DECIDED OCTOBER 22, 1942.
The court charged the jury: "If you believe, beyond a reasonable doubt, that the defendant did, in this county, on or about the time alleged in the bill of indictment or at any time within four years prior to the return of this indictment into court by the grand jury, distill, manufacture and make alcoholic liquors, whisky, spirituous liquors, and rum, or was present at the scene of such making, distilling, or manufacturing of any alcoholic liquors, spirituous liquors, whisky and rum, then I charge you, you will be authorized to find the defendant guilty as charged." The defendant objects to this excerpt on the ground that mere presence at the scene of distilling the prohibited liquor does not authorize a conviction, and that the charge so states. The solicitor-general admits that this part of the charge would seem to intimate that the mere presence of the defendant at the scene of the making of such prohibited liquors would authorize conviction and would be error, but he contends that the excerpt had been preceded by a full explanation of the circumstances under which the defendant could be convicted.

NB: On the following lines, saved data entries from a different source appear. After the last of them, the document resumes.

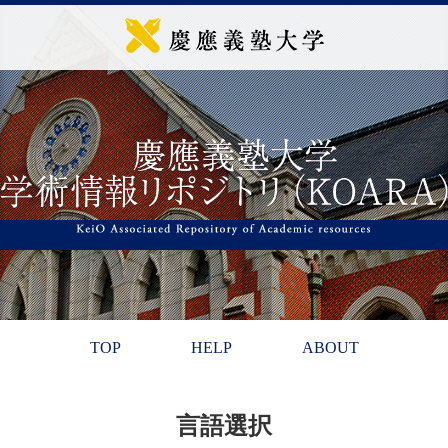
TOP
HELP
ABOUT
言語選択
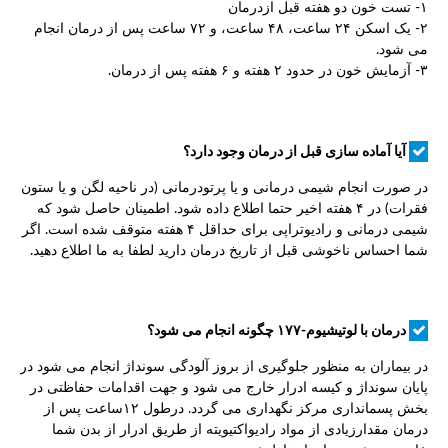
۱- تست خون دو هفته قبل ازدرمان
۲- یک اسکن ۲۴ ساعت، ۴۸ ساعت، و ۷۲ ساعت پس از درمان انجام
می شود.
۳- آزمایش خون در حدود ۲ هفته و ۶ هفته پس از درمان.
آیا آماده سازی قبل از درمان وجود دارد؟
در صورت انجام شیمی درمانی و یا پرتودرمانی (در ناحیه لگن و یا ستون
فقرات) در ۴ هفته اخیر حتما اطلاع داده شود. اطمینان حاصل شود که
شیمی درمانی و رادیوتراپی برای حداقل ۴ هفته متوقف شده است. اگر
شما احساس ناخوشی قبل از تاریخ درمان دارید لطفا به ما اطلاع دهید.
درمان با لوتیشیوم-۱۷۷ چگونه انجام می شود؟
در بیماران به منظور جلوگیری از بروز آلودگی سونداژ انجام می شود در
پایان سونداژ و کیسه ادرار خارج می شود و جهت اقدامات حفاظتی در
بخش پسمانداری مرکز نگهداری می گردد. درطول ۱۲ساعت پس از
درمان مقدارزیادی از مواد رادیواکتیویته از طریق ادرار از بدن شما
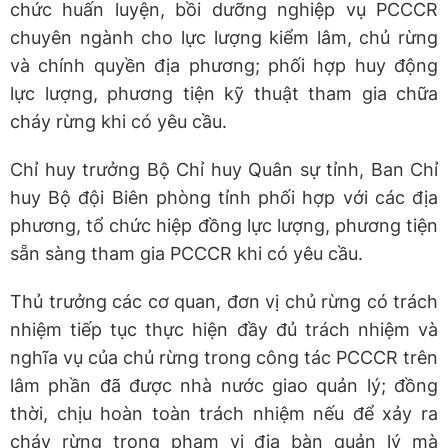
chức huấn luyện, bồi dưỡng nghiệp vụ PCCCR
chuyên ngành cho lực lượng kiểm lâm, chủ rừng
và chính quyền địa phương; phối hợp huy động
lực lượng, phương tiện kỹ thuật tham gia chữa
cháy rừng khi có yêu cầu.
Chỉ huy trưởng Bộ Chỉ huy Quân sự tỉnh, Ban Chỉ
huy Bộ đội Biên phòng tỉnh phối hợp với các địa
phương, tổ chức hiệp đồng lực lượng, phương tiện
sẵn sàng tham gia PCCCR khi có yêu cầu.
Thủ trưởng các cơ quan, đơn vị chủ rừng có trách
nhiệm tiếp tục thực hiện đầy đủ trách nhiệm và
nghĩa vụ của chủ rừng trong công tác PCCCR trên
lâm phần đã được nhà nước giao quản lý; đồng
thời, chịu hoàn toàn trách nhiệm nếu để xảy ra
cháy rừng trong phạm vi địa bàn quản lý mà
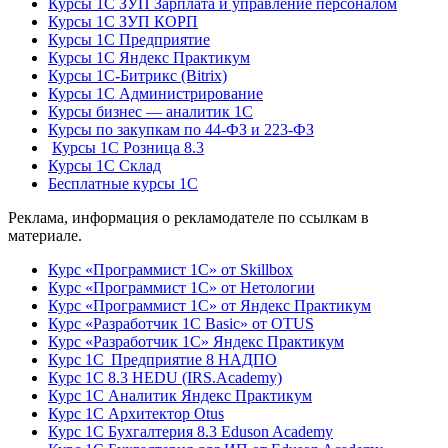
Курсы 1С ЗУП Зарплата и управление персоналом
Курсы 1С ЗУП КОРП
Курсы 1С Предприятие
Курсы 1С Яндекс Практикум
Курсы 1С-Битрикс (Bitrix)
Курсы 1С Администрирование
Курсы бизнес — аналитик 1С
Курсы по закупкам по 44‑ФЗ и 223‑ФЗ
Курсы 1С Розница 8.3
Курсы 1С Склад
Бесплатные курсы 1С
Реклама, информация о рекламодателе по ссылкам в
материале.
Курс «Программист 1С» от Skillbox
Курс «Программист 1С» от Нетологии
Курс «Программист 1С» от Яндекс Практикум
Курс «Разработчик 1С Basic» от OTUS
Курс «Разработчик 1С» Яндекс Практикум
Курс 1С Предприятие 8 НАДПО
Курс 1С 8.3 HEDU (IRS.Academy)
Курс 1С Аналитик Яндекс Практикум
Курс 1С Архитектор Otus
Курс 1С Бухгалтерия 8.3 Eduson Academy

He further contends that "it is apparent that, at most, in the paragraph complained of, which was merely a summation or recapitulation of the charge as a whole, the court inadvertently omitted the words `aiding and abetting' after the words `was present.'" The only other part of the charge which referred concretely to the essential elements which were necessary to be proved by the State in order to convict the defendant of making the prohibited liquors was the following which had previously been given: "I charge you, gentlemen of the jury, that a person may commit a crime by himself or in connection with some other person. So you look to the evidence in this case, gentlemen of the jury, and see whether or not the defendant himself worked at the still or whether any one else did, who was working for him or employed by him, and if you should find that some one else was there working for him and employed by him I charge you the acts of one would be the acts of the other, subject to the instructions I have already given you in charge dealing with the law of accomplices."
The defendant's statement was that he had inadvertently just come up to where the still was in operation when the officers appeared; that he knew nothing about it and had no connection with it. It is true that the court defined an accomplice as "one who is present at the commission of crime, aiding and abetting in the commission thereof, or who participated therein," and charged as to the weight to be given the testimony of the accomplice; but this part of the charge was merely referring to an accomplice and giving the adjective part of the law, which was the rule, as it relates to the accomplice, by which the substantive law was to be administered, as opposed to the substantive law itself which is the part of the law the courts were established to enforce. The charge as a whole was not sufficient to convey the meaning and application of the principle that the defendant would not be guilty if he was merely present at the still; and the excerpt was not only error but was harmful and prejudicial. The judgment of the lower court must be
Reversed. Broyles, C. J., and Gardner, J., concur.